Paper No. 12-5
Presentation Time: 2:20 PM
CROSS-SECTIONAL GEOMETRY OF RIVER MEANDER BENDS WITH NONCOHESIVE BANKS: IMPLICATIONS ON MIGRATION RATE AND FORMATIVE PROCESSES
Laboratory experiments have long demonstrated the difficulty in obtaining a single-threaded meandering channel when formed in a floodplain of noncohesive soils. In the presence of excess boundary shear stress, an initially sinuous noncohesive channel will tend to rapidly widen and shallow, ultimately devolving into a braided channel with large width-depth ratio. Despite this phenomenon, single-threaded meandering rivers with noncohesive banks are observed in nature, most commonly as rivers with composite banks, in which the lower bank is comprised of lateral accretion deposits of sand and gravel from a former river planform configuration.
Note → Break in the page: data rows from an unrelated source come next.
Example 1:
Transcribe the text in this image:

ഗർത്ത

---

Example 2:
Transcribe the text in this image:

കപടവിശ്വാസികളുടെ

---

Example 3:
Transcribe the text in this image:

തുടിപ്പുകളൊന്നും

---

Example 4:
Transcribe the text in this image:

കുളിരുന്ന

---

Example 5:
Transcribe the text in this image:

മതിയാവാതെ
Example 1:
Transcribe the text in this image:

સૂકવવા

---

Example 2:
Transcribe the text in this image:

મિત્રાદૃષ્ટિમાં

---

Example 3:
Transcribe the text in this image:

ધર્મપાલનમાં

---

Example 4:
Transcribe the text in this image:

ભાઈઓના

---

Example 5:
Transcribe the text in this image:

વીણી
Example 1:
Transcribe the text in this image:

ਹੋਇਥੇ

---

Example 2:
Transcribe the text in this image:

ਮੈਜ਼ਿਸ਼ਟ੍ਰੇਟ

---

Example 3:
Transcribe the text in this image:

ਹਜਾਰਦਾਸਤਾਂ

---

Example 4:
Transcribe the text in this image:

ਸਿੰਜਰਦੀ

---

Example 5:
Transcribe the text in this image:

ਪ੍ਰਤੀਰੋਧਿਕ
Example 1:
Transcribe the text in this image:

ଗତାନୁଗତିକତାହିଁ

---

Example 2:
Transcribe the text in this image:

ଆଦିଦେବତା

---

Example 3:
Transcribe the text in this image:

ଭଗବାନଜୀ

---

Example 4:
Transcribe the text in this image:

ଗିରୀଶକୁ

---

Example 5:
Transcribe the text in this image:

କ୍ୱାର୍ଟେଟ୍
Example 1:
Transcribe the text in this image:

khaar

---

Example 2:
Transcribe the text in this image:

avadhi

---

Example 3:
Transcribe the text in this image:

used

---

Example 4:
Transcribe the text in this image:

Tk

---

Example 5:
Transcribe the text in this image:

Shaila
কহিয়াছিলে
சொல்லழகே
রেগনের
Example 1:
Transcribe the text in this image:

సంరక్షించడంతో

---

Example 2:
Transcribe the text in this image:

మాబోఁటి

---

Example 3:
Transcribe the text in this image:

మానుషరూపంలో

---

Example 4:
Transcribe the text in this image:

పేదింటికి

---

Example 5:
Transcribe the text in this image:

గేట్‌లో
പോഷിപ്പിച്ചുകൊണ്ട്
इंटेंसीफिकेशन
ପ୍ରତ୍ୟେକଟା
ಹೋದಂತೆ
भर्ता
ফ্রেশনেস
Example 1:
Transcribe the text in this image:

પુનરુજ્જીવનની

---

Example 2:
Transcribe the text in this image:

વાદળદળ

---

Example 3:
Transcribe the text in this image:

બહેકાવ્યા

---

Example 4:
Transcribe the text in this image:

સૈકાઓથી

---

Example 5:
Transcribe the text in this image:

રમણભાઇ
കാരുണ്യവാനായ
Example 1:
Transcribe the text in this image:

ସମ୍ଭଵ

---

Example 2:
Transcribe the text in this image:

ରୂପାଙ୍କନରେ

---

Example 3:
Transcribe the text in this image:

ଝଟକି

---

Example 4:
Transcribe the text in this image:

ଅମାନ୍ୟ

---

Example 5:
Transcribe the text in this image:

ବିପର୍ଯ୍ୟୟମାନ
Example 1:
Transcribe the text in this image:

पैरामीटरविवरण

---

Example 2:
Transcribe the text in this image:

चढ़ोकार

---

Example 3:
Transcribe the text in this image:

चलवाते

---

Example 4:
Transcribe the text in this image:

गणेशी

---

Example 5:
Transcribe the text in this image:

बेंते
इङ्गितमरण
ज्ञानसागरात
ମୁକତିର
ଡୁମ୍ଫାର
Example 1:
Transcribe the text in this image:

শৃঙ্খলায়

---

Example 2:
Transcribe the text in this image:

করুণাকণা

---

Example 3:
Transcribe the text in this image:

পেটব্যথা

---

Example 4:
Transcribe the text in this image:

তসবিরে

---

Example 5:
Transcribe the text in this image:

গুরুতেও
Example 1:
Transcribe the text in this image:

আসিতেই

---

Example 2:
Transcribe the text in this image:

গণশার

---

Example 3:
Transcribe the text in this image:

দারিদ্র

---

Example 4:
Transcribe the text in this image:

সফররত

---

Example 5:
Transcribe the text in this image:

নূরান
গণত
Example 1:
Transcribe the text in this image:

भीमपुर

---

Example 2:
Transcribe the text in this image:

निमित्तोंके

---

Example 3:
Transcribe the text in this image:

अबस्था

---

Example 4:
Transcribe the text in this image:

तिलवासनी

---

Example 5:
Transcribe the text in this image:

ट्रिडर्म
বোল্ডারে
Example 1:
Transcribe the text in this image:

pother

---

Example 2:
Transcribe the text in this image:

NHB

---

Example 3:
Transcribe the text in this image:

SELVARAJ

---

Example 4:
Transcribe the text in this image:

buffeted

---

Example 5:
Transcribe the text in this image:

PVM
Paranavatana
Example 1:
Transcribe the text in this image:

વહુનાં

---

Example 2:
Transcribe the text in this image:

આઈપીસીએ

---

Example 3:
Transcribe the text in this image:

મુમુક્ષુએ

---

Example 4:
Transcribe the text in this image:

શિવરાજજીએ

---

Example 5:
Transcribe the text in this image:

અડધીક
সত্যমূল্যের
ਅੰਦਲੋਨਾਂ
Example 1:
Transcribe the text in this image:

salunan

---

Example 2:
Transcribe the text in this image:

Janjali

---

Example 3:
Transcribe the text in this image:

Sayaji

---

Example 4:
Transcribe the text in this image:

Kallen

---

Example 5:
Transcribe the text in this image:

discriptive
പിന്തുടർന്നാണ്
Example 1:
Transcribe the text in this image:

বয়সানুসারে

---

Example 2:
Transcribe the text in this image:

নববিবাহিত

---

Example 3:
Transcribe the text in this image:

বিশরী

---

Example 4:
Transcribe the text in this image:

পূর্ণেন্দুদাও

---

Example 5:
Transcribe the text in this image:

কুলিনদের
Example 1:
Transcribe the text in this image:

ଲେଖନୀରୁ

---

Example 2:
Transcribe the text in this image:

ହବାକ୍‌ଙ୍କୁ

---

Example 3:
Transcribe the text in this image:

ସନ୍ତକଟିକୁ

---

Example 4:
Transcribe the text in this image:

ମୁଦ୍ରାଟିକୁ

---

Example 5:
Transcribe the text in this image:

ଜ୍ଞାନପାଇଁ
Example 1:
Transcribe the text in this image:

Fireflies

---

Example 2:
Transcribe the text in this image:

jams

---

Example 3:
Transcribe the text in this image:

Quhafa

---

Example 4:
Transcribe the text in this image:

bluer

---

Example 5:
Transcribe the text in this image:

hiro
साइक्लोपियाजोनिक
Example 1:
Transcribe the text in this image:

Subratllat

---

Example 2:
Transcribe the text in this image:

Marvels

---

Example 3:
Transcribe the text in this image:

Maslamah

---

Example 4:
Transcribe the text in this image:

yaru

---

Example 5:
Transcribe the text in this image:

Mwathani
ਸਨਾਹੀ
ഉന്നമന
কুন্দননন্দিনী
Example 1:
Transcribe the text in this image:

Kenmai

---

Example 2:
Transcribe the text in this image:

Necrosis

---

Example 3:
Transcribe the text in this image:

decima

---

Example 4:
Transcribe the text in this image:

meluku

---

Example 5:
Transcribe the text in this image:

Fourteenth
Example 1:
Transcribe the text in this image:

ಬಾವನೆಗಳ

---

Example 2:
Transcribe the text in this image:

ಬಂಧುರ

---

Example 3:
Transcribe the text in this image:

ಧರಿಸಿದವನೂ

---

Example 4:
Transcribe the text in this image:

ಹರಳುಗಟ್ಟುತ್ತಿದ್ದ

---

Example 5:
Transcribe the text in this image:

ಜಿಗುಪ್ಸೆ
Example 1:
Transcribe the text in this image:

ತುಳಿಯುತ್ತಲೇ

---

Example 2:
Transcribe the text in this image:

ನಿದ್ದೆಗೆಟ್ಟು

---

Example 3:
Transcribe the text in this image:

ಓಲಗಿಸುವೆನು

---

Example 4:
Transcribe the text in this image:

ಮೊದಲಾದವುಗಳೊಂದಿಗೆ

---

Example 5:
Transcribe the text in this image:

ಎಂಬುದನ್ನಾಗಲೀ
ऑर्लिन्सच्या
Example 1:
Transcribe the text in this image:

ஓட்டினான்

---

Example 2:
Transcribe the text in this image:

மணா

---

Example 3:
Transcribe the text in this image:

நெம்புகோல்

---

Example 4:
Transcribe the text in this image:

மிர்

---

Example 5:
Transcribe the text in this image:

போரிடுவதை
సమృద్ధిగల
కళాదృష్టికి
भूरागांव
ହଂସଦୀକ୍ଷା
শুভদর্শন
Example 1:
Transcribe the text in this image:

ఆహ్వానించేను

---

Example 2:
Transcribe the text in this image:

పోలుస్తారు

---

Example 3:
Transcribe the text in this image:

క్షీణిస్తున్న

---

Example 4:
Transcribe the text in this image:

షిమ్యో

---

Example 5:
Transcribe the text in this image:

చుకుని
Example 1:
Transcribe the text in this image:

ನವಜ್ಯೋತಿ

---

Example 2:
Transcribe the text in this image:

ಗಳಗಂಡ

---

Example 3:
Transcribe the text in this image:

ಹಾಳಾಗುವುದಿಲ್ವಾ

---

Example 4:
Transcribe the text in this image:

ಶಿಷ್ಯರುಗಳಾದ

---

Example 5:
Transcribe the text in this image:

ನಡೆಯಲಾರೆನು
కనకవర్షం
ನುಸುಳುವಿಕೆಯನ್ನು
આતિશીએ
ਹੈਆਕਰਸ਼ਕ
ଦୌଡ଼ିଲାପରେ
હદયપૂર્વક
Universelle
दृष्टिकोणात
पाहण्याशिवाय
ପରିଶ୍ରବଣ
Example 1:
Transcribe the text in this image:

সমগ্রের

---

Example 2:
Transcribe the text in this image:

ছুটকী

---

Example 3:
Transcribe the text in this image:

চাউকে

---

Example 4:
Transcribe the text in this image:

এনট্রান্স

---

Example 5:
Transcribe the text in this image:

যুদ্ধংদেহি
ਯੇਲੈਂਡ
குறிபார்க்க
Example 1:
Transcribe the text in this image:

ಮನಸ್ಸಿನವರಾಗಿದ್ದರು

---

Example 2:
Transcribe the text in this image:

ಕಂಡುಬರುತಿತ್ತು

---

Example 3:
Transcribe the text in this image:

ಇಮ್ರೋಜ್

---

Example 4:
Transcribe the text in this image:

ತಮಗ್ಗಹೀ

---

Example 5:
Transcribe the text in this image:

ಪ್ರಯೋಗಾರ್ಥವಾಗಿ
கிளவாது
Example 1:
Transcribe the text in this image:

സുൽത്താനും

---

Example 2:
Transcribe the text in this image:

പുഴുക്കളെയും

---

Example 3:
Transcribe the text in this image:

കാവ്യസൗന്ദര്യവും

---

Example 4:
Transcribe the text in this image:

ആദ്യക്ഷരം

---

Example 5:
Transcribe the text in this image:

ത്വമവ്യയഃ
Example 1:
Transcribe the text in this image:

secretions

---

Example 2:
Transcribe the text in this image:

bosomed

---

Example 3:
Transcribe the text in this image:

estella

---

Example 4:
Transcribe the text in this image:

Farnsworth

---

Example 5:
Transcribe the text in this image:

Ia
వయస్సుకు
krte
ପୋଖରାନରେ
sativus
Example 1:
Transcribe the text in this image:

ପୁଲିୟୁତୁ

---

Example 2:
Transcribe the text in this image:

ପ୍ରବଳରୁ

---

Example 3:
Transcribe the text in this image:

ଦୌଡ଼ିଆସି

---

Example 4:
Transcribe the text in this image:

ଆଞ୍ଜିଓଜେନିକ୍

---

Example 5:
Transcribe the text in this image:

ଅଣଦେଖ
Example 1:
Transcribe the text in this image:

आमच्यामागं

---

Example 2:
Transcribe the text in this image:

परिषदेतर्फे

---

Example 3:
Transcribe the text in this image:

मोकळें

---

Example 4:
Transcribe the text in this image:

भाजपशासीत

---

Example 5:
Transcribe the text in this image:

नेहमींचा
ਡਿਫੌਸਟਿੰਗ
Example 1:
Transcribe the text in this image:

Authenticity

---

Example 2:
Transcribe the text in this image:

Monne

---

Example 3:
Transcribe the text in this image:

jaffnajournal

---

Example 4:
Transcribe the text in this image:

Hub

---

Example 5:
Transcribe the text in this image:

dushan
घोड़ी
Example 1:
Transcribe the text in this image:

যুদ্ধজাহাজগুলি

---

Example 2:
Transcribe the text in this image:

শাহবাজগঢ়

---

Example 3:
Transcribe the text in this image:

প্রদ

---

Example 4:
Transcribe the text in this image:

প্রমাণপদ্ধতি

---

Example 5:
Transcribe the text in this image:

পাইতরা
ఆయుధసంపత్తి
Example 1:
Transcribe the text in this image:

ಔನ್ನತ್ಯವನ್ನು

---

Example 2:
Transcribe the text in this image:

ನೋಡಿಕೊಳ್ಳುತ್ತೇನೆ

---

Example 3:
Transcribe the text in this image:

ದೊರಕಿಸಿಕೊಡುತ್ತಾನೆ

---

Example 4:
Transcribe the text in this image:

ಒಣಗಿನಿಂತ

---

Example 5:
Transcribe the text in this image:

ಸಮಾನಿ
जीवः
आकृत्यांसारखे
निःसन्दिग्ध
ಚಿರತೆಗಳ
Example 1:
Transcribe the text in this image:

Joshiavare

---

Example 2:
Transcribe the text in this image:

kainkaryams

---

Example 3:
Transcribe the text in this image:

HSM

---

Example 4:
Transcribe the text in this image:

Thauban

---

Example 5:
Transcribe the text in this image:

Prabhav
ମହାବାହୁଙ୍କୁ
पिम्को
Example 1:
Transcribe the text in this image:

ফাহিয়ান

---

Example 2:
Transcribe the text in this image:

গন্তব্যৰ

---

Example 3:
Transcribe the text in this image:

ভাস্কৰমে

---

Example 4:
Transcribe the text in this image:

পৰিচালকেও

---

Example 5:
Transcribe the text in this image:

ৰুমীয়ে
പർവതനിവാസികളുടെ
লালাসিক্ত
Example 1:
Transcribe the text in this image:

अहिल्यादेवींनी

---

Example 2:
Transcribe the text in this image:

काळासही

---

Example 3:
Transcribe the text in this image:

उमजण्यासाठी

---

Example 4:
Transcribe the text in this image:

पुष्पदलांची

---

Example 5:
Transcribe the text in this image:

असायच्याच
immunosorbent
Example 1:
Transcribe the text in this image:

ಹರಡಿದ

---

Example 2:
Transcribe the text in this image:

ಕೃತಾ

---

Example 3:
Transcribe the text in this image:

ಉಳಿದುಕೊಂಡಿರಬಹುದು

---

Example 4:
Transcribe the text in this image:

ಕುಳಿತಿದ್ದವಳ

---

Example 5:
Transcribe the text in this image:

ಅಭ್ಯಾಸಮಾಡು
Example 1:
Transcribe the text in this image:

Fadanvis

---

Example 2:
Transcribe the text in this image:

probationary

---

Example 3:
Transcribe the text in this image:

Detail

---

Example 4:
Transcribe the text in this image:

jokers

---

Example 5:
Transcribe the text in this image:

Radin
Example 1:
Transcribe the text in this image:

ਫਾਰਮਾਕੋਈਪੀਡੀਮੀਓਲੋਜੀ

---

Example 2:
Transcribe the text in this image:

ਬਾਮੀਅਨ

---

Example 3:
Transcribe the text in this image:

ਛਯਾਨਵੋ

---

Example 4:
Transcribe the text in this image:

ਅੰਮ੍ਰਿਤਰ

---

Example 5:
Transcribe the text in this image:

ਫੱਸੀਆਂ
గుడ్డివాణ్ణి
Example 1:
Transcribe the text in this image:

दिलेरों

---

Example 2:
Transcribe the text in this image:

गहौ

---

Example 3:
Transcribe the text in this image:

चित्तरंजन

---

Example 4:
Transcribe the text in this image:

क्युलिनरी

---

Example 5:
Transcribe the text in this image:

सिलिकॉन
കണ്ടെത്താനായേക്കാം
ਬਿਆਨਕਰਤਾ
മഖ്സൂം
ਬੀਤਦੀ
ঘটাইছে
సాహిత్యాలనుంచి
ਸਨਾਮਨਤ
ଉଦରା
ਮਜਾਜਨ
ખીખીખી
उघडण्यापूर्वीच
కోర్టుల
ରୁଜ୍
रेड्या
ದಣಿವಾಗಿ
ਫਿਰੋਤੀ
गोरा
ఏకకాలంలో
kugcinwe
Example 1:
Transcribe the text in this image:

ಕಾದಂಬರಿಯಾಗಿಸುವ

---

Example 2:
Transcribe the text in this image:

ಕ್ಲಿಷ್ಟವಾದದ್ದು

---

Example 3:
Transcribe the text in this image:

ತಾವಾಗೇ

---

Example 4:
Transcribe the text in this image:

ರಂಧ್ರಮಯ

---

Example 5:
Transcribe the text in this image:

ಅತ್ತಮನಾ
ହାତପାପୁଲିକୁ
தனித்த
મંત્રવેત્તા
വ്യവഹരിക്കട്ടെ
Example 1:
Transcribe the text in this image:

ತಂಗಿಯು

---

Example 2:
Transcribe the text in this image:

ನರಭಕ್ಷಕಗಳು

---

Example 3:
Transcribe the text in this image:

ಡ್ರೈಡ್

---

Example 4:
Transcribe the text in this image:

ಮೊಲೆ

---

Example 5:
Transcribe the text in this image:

In such materials, previous researchers have hypothesized that the bank resistance must be increased to prevent the widening and shallowing process through mechanisms such as slump block armoring or bank vegetation. How much extra bank resistance is necessary to achieve the resulting geometry is difficult to ascertain, because a typical migrating channel cross-sectional geometry formed in noncohesive banks has never been determined to provide a basis of comparison. While physics-based equilibrium cross-sectional geometry has been determined numerically, analytically, and experimentally in straight channels and in channel bends with fixed outer banks, it has yet to be determined under conditions with migrating banks. In this analysis, a highly conceptualized steady-state migrating channel cross-section in an infinite bend of constant centerline radius is determined numerically. The numerical analysis reproduces the phenomena of an excessively wide, shallow channel when the channel migrates due to noncohesive sediment transport processes subjected to helical bend flow. When the critical shear stress is increased beyond that suggested by the grain-size distribution, natural channel cross-sections result. Field data from a highly dynamic reach of the Mackinaw River in Illinois are evaluated in this framework. Deductions are made regarding the increase in the critical shear stress that is required to reproduce the observed cross-sectional geometry and the factors that may be responsible. The migration rates are compared between the numerical model and aerial photograph records of bend migration.